# ACTIVITY:
Retype, without any alteration, the lines in the records below, starting at the line containing "Para más detalles sobre ambos, por" and ending at the line containing "alojamiento de tu sitio (puede que", with both of those lines included.

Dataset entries
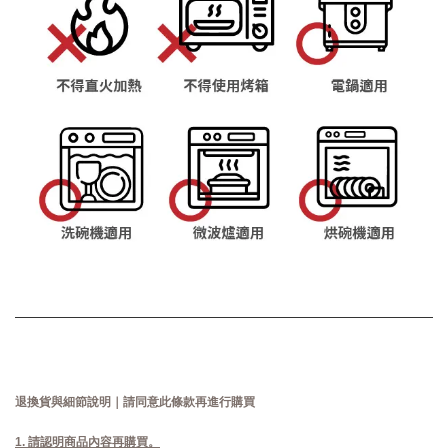
退換貨與細節說明｜請同意此條款再進行購買
1. 請認明商品內容再購買。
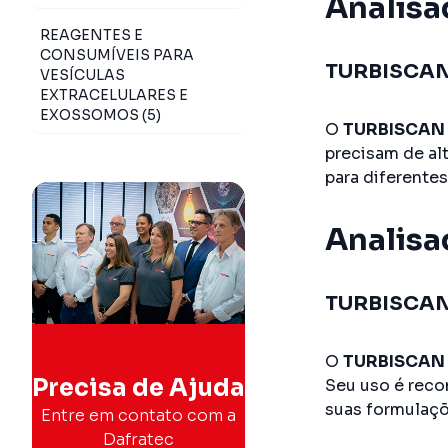
Analisa
REAGENTES E
CONSUMÍVEIS PARA
TURBISCA
VESÍCULAS
EXTRACELULARES E
EXOSSOMOS (5)
O
TURBISCAN
precisam de alt
para diferente
Analisa
TURBISCA
O
TURBISCAN
Precisa de Ajuda
Seu uso é reco
suas formulaçõ
Entre em contato com a
Dafratec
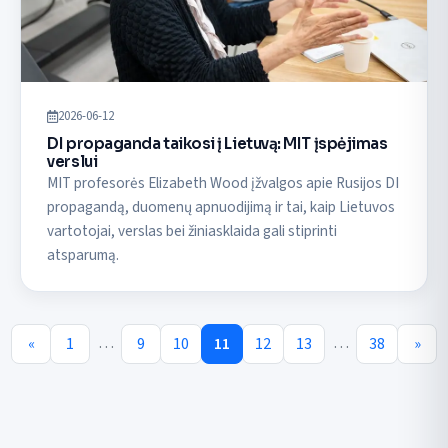
2026-06-12
DI propaganda taikosi į Lietuvą: MIT įspėjimas
verslui
MIT profesorės Elizabeth Wood įžvalgos apie Rusijos DI
propagandą, duomenų apnuodijimą ir tai, kaip Lietuvos
vartotojai, verslas bei žiniasklaida gali stiprinti
atsparumą.
…
…
«
1
9
10
11
12
13
38
»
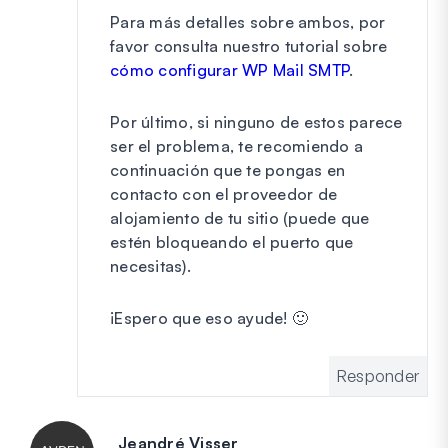
Para más detalles sobre ambos, por
favor consulta nuestro tutorial sobre
cómo configurar WP Mail SMTP
.
Por último, si ninguno de estos parece
ser el problema, te recomiendo a
continuación que te pongas en
contacto con el proveedor de
alojamiento de tu sitio (puede que
estén bloqueando el puerto que
necesitas).
¡Espero que eso ayude! 🙂
Responder
Jeandré Visser
dice:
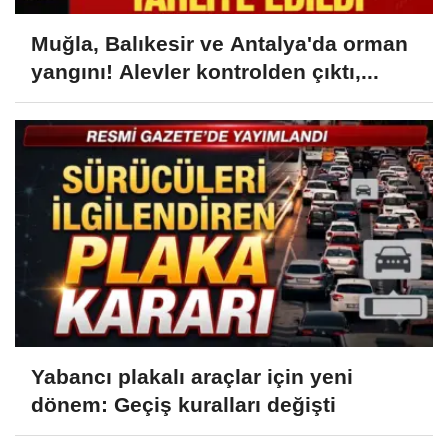
Muğla, Balıkesir ve Antalya'da orman
yangını! Alevler kontrolden çıktı,...
Yabancı plakalı araçlar için yeni
dönem: Geçiş kuralları değişti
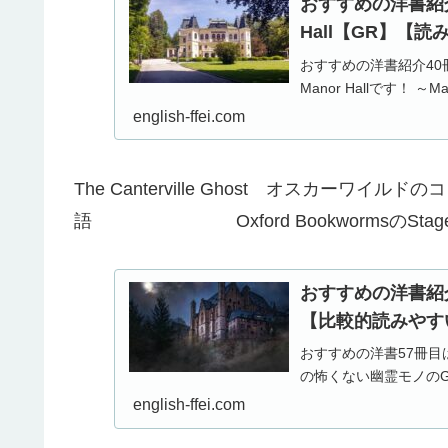
おすすめの洋書紹介（4
Hall【GR】
おすすめの洋書紹介40冊目はOx
Manor Hallです！
english-ffei.com
The Canterville Ghost オスカーワイ
語 Oxford BookwormsのSta
おすすめの洋書紹介（5
【比較的読みやす
おすすめの洋書57冊目はTh
の怖くない幽霊モノの
english-ffei.com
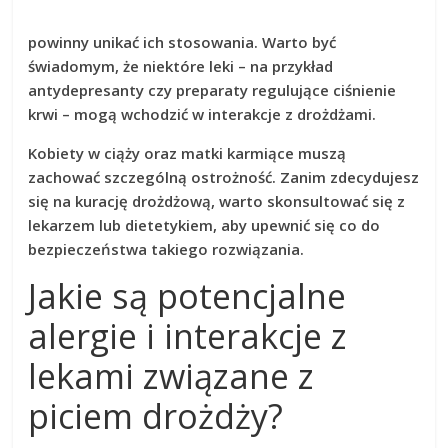
powinny unikać ich stosowania. Warto być
świadomym, że niektóre leki – na przykład
antydepresanty
czy
preparaty regulujące ciśnienie
krwi
– mogą wchodzić w interakcje z drożdżami.
Kobiety w ciąży
oraz
matki karmiące
muszą
zachować szczególną ostrożność. Zanim zdecydujesz
się na
kurację drożdżową
, warto skonsultować się z
lekarzem lub dietetykiem, aby upewnić się co do
bezpieczeństwa takiego rozwiązania.
Jakie są potencjalne
alergie i interakcje z
lekami związane z
piciem drożdży?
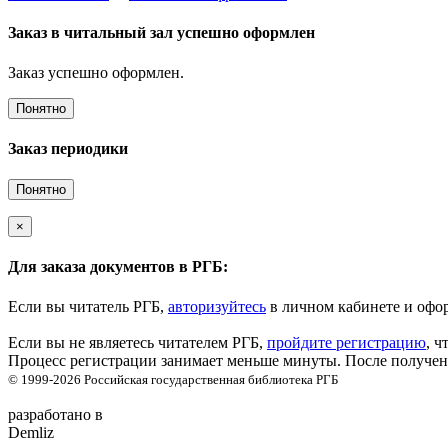
Заказ в читальный зал успешно оформлен
Заказ успешно оформлен.
Понятно
Заказ периодики
Понятно
×
Для заказа документов в РГБ:
Если вы читатель РГБ,
авторизуйтесь
в личном кабинете и офор
Если вы не являетесь читателем РГБ,
пройдите регистрацию
, ч
Процесс регистрации занимает меньше минуты. После получени
© 1999-2026
Российская государственная библиотека
РГБ
разработано в
Demliz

# RESULT:
Para más detalles sobre ambos, por
favor consulta nuestro tutorial sobre
cómo configurar WP Mail SMTP
.
Por último, si ninguno de estos parece
ser el problema, te recomiendo a
continuación que te pongas en
contacto con el proveedor de
alojamiento de tu sitio (puede que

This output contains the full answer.